Kacamatanya terancam tergelincir beberapa kali saat dia berbicara; dia mendorongnya kembali ke hidungnya. Akhirnya, dia mendongak, puas.
Itu cepat , pikir Blood ketika dia melihat Lise menyisir rambutnya dengan jari seolah dia mencoba menghilangkan kotoran dari rambutnya. Dia jelas mendapatkan tempatnya sebagai yang terbaik di kelasnya di Akademi Militer Kerajaan. Sekarang kalau saja dia bisa sedikit lebih fleksibel…

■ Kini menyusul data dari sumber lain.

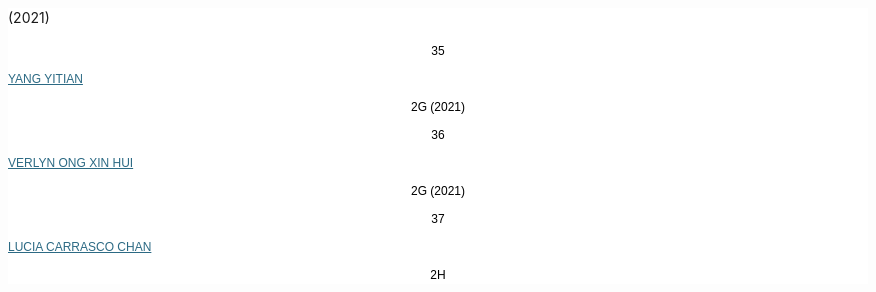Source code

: (2021)</font></span></p></td></tr><tr class="" style="margin: 0px; outline: 0px; padding: 0px;"><td width="6%" nowrap="" class="" style="margin: 0px; outline: 0px; padding: 4px; text-align: left; background-color: transparent; border-bottom: 1px solid rgb(170, 170, 170); color: inherit;"><p class="" align="center" style="margin: 0px 0px 10px; outline: 0px; padding: 0px; line-height: 18px; color: rgb(86, 86, 86); font-family: Arial, sans-serif; font-size: 12px;"><span class="" style="margin: 0px; outline: 0px; padding: 0px;"><font color="#000000" style="margin: 0px; outline: 0px; padding: 0px;">35</font></span></p></td><td width="71%" nowrap="" class="" style="margin: 0px; outline: 0px; padding: 4px; text-align: left; background-color: transparent; border-bottom: 1px solid rgb(170, 170, 170); color: inherit;"><p class="" style="margin: 0px 0px 10px; outline: 0px; padding: 0px; line-height: 18px; color: rgb(86, 86, 86); font-family: Arial, sans-serif; font-size: 12px;"><span class="" style="margin: 0px; outline: 0px; padding: 0px;"><font color="#000000" style="margin: 0px; outline: 0px; padding: 0px;"><a href="https://www.dropbox.com/s/0e2heixx8ipw891/YANG%20YITIAN%202G.jpg?dl=0" target="_blank" style="margin: 0px; outline: 0px; padding: 0px; color: rgb(44, 106, 132); text-decoration: underline;">YANG YITIAN</a></font></span></p></td><td width="21%" nowrap="" class="" style="margin: 0px; outline: 0px; padding: 4px; text-align: left; background-color: transparent; border-bottom: 1px solid rgb(170, 170, 170); color: inherit;"><p class="" align="center" style="margin: 0px 0px 10px; outline: 0px; padding: 0px; line-height: 18px; color: rgb(86, 86, 86); font-family: Arial, sans-serif; font-size: 12px;"><span class="" style="margin: 0px; outline: 0px; padding: 0px;"><font color="#000000" style="margin: 0px; outline: 0px; padding: 0px;">2G (2021)</font></span></p></td></tr><tr class="" style="margin: 0px; outline: 0px; padding: 0px;"><td width="6%" nowrap="" class="" style="margin: 0px; outline: 0px; padding: 4px; text-align: left; background-color: transparent; border-bottom: 1px solid rgb(170, 170, 170); color: inherit;"><p class="" align="center" style="margin: 0px 0px 10px; outline: 0px; padding: 0px; line-height: 18px; color: rgb(86, 86, 86); font-family: Arial, sans-serif; font-size: 12px;"><span class="" style="margin: 0px; outline: 0px; padding: 0px;"><font color="#000000" style="margin: 0px; outline: 0px; padding: 0px;">36</font></span></p></td><td width="71%" nowrap="" class="" style="margin: 0px; outline: 0px; padding: 4px; text-align: left; background-color: transparent; border-bottom: 1px solid rgb(170, 170, 170); color: inherit;"><p class="" style="margin: 0px 0px 10px; outline: 0px; padding: 0px; line-height: 18px; color: rgb(86, 86, 86); font-family: Arial, sans-serif; font-size: 12px;"><span class="" style="margin: 0px; outline: 0px; padding: 0px;"><font color="#000000" style="margin: 0px; outline: 0px; padding: 0px;"><a href="https://www.dropbox.com/s/4kq95asc4491sin/VERLYN%20ONG%20XIN%20HUI%202G.jpg?dl=0" target="_blank" style="margin: 0px; outline: 0px; padding: 0px; color: rgb(44, 106, 132); text-decoration: underline;">VERLYN ONG XIN HUI</a></font></span></p></td><td width="21%" nowrap="" class="" style="margin: 0px; outline: 0px; padding: 4px; text-align: left; background-color: transparent; border-bottom: 1px solid rgb(170, 170, 170); color: inherit;"><p class="" align="center" style="margin: 0px 0px 10px; outline: 0px; padding: 0px; line-height: 18px; color: rgb(86, 86, 86); font-family: Arial, sans-serif; font-size: 12px;"><span class="" style="margin: 0px; outline: 0px; padding: 0px;"><font color="#000000" style="margin: 0px; outline: 0px; padding: 0px;">2G (2021)</font></span></p></td></tr><tr class="" style="margin: 0px; outline: 0px; padding: 0px;"><td width="6%" nowrap="" class="" style="margin: 0px; outline: 0px; padding: 4px; text-align: left; background-color: transparent; border-bottom: 1px solid rgb(170, 170, 170); color: inherit;"><p class="" align="center" style="margin: 0px 0px 10px; outline: 0px; padding: 0px; line-height: 18px; color: rgb(86, 86, 86); font-family: Arial, sans-serif; font-size: 12px;"><span class="" style="margin: 0px; outline: 0px; padding: 0px;"><font color="#000000" style="margin: 0px; outline: 0px; padding: 0px;">37</font></span></p></td><td width="71%" nowrap="" class="" style="margin: 0px; outline: 0px; padding: 4px; text-align: left; background-color: transparent; border-bottom: 1px solid rgb(170, 170, 170); color: inherit;"><p class="" style="margin: 0px 0px 10px; outline: 0px; padding: 0px; line-height: 18px; color: rgb(86, 86, 86); font-family: Arial, sans-serif; font-size: 12px;"><span class="" style="margin: 0px; outline: 0px; padding: 0px;"><font color="#000000" style="margin: 0px; outline: 0px; padding: 0px;"><a href="https://www.dropbox.com/s/qe6fsxwj1e6logp/LUCIA%20CARRASCO%20CHAN%202H.jpg?dl=0" target="_blank" style="margin: 0px; outline: 0px; padding: 0px; color: rgb(44, 106, 132); text-decoration: underline;">LUCIA CARRASCO CHAN</a></font></span></p></td><td width="21%" nowrap="" class="" style="margin: 0px; outline: 0px; padding: 4px; text-align: left; background-color: transparent; border-bottom: 1px solid rgb(170, 170, 170); color: inherit;"><p class="" align="center" style="margin: 0px 0px 10px; outline: 0px; padding: 0px; line-height: 18px; color: rgb(86, 86, 86); font-family: Arial, sans-serif; font-size: 12px;"><span class="" style="margin: 0px; outline: 0px; padding: 0px;"><font color="#000000" style="margin: 0px; outline: 0px; padding: 0px;">2H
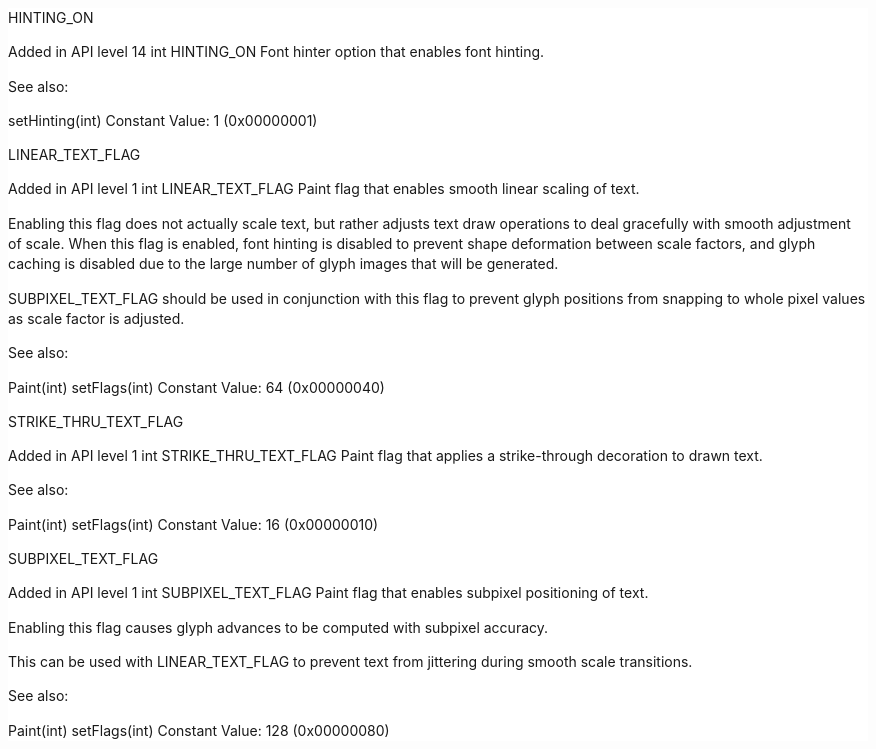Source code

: HINTING_ON

Added in API level 14
int HINTING_ON
Font hinter option that enables font hinting.

See also:

setHinting(int)
Constant Value: 1 (0x00000001)

LINEAR_TEXT_FLAG

Added in API level 1
int LINEAR_TEXT_FLAG
Paint flag that enables smooth linear scaling of text.

Enabling this flag does not actually scale text, but rather adjusts text draw operations to deal gracefully with smooth adjustment of scale. When this flag is enabled, font hinting is disabled to prevent shape deformation between scale factors, and glyph caching is disabled due to the large number of glyph images that will be generated.

SUBPIXEL_TEXT_FLAG should be used in conjunction with this flag to prevent glyph positions from snapping to whole pixel values as scale factor is adjusted.

See also:

Paint(int)
setFlags(int)
Constant Value: 64 (0x00000040)

STRIKE_THRU_TEXT_FLAG

Added in API level 1
int STRIKE_THRU_TEXT_FLAG
Paint flag that applies a strike-through decoration to drawn text.

See also:

Paint(int)
setFlags(int)
Constant Value: 16 (0x00000010)

SUBPIXEL_TEXT_FLAG

Added in API level 1
int SUBPIXEL_TEXT_FLAG
Paint flag that enables subpixel positioning of text.

Enabling this flag causes glyph advances to be computed with subpixel accuracy.

This can be used with LINEAR_TEXT_FLAG to prevent text from jittering during smooth scale transitions.

See also:

Paint(int)
setFlags(int)
Constant Value: 128 (0x00000080)
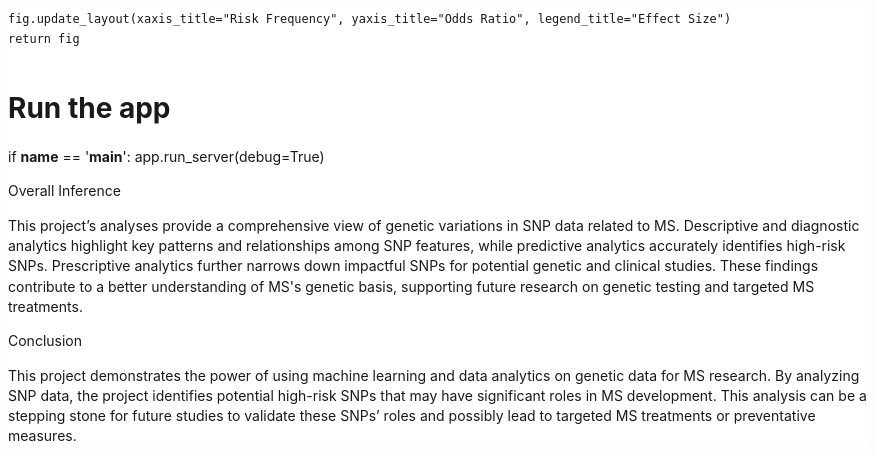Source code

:     fig.update_layout(xaxis_title="Risk Frequency", yaxis_title="Odds Ratio", legend_title="Effect Size")
    return fig

# Run the app
if __name__ == '__main__':
    app.run_server(debug=True)

Overall Inference

This project’s analyses provide a comprehensive view of genetic variations in SNP data related to MS. Descriptive and diagnostic analytics highlight key patterns and relationships among SNP features, while predictive analytics accurately identifies high-risk SNPs. Prescriptive analytics further narrows down impactful SNPs for potential genetic and clinical studies. These findings contribute to a better understanding of MS's genetic basis, supporting future research on genetic testing and targeted MS treatments.

Conclusion

This project demonstrates the power of using machine learning and data analytics on genetic data for MS research. By analyzing SNP data, the project identifies potential high-risk SNPs that may have significant roles in MS development. This analysis can be a stepping stone for future studies to validate these SNPs’ roles and possibly lead to targeted MS treatments or preventative measures.
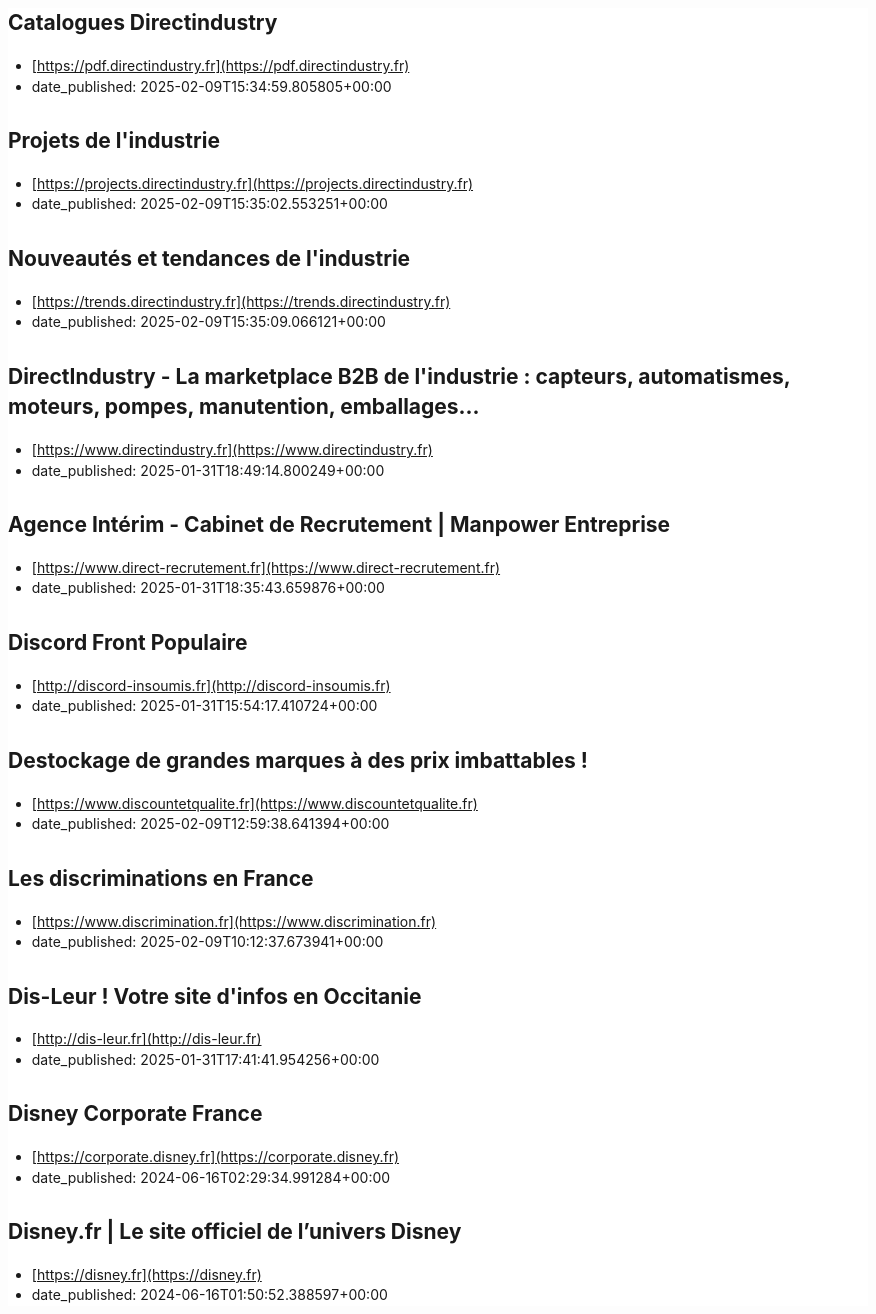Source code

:  ## Catalogues Directindustry
 - [https://pdf.directindustry.fr](https://pdf.directindustry.fr)
 - date_published: 2025-02-09T15:34:59.805805+00:00

 ## Projets de l'industrie
 - [https://projects.directindustry.fr](https://projects.directindustry.fr)
 - date_published: 2025-02-09T15:35:02.553251+00:00

 ## Nouveautés et tendances de l'industrie
 - [https://trends.directindustry.fr](https://trends.directindustry.fr)
 - date_published: 2025-02-09T15:35:09.066121+00:00

 ## DirectIndustry  -  La marketplace B2B de l'industrie : capteurs, automatismes, moteurs, pompes, manutention, emballages...
 - [https://www.directindustry.fr](https://www.directindustry.fr)
 - date_published: 2025-01-31T18:49:14.800249+00:00

 ## Agence Intérim - Cabinet de Recrutement | Manpower Entreprise
 - [https://www.direct-recrutement.fr](https://www.direct-recrutement.fr)
 - date_published: 2025-01-31T18:35:43.659876+00:00

 ## Discord Front Populaire
 - [http://discord-insoumis.fr](http://discord-insoumis.fr)
 - date_published: 2025-01-31T15:54:17.410724+00:00

 ## Destockage de grandes marques à des prix imbattables !
 - [https://www.discountetqualite.fr](https://www.discountetqualite.fr)
 - date_published: 2025-02-09T12:59:38.641394+00:00

 ## <span>Les discriminations</span> en France
 - [https://www.discrimination.fr](https://www.discrimination.fr)
 - date_published: 2025-02-09T10:12:37.673941+00:00

 ## Dis-Leur ! Votre site d'infos en Occitanie
 - [http://dis-leur.fr](http://dis-leur.fr)
 - date_published: 2025-01-31T17:41:41.954256+00:00

 ## Disney Corporate France
 - [https://corporate.disney.fr](https://corporate.disney.fr)
 - date_published: 2024-06-16T02:29:34.991284+00:00

 ## Disney.fr | Le site officiel de l’univers Disney
 - [https://disney.fr](https://disney.fr)
 - date_published: 2024-06-16T01:50:52.388597+00:00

“Aku cukup yakin si tua brengsek Hermann itu anggota Legiun Ketujuh. Beri dia sepuluh ribu tentara dan selatan akan aman.”
“aku setuju, Pak. Mayor Jenderal Hermann adalah seorang komandan pertahanan yang brilian. Dia pasti bisa menahan pasukan yang besar.”
“Benar? Dan itu berarti Legiun Ketujuh tidak perlu tetap bersembunyi di Benteng Galia, yang berarti—”
“Artinya Legiun Ketujuh bisa bergerak bebas,” Lise menyelesaikan kalimatnya. Darah mengangguk sambil tersenyum masam.
“Itulah ringkasannya.”
“Dimengerti, Ser. Kalau begitu, sebaiknya kita segera mengirim pengendara ke ibu kota,” kata Lise sambil bangkit dengan cepat sebelum melangkah keluar ruangan. Darah mengawasinya pergi, memasukkan sebatang rokok lagi ke mulutnya. Sejujurnya, dia ingin menghubungi Legiun Pertama, yang bisa bergerak kapan saja. Satu-satunya alasan dia tidak menyarankannya adalah karena dia tidak melihat Raja Alfonse mengizinkannya. Dengan kekalahan Legiun Ketiga dan Keempat yang kini menyusul Legiun Kelima, kekaisaran hampir pasti merencanakan serangan terhadap jantung Fernest—di ibu kota kerajaan Fis. Mengirim Legiun Pertama untuk memperkuat yang lain adalah langkah berani, dan Blood tidak menilai Alfonse sebagai tipe orang yang mampu melakukannya.
Meski begitu, aku tidak tertarik untuk berhutang pada Legiun Ketujuh. Paul tua membuatku takut sekali. Darah menghela nafas, dan mengeluarkan seteguk asap. Itu melayang ke angkasa bersama dengan debu.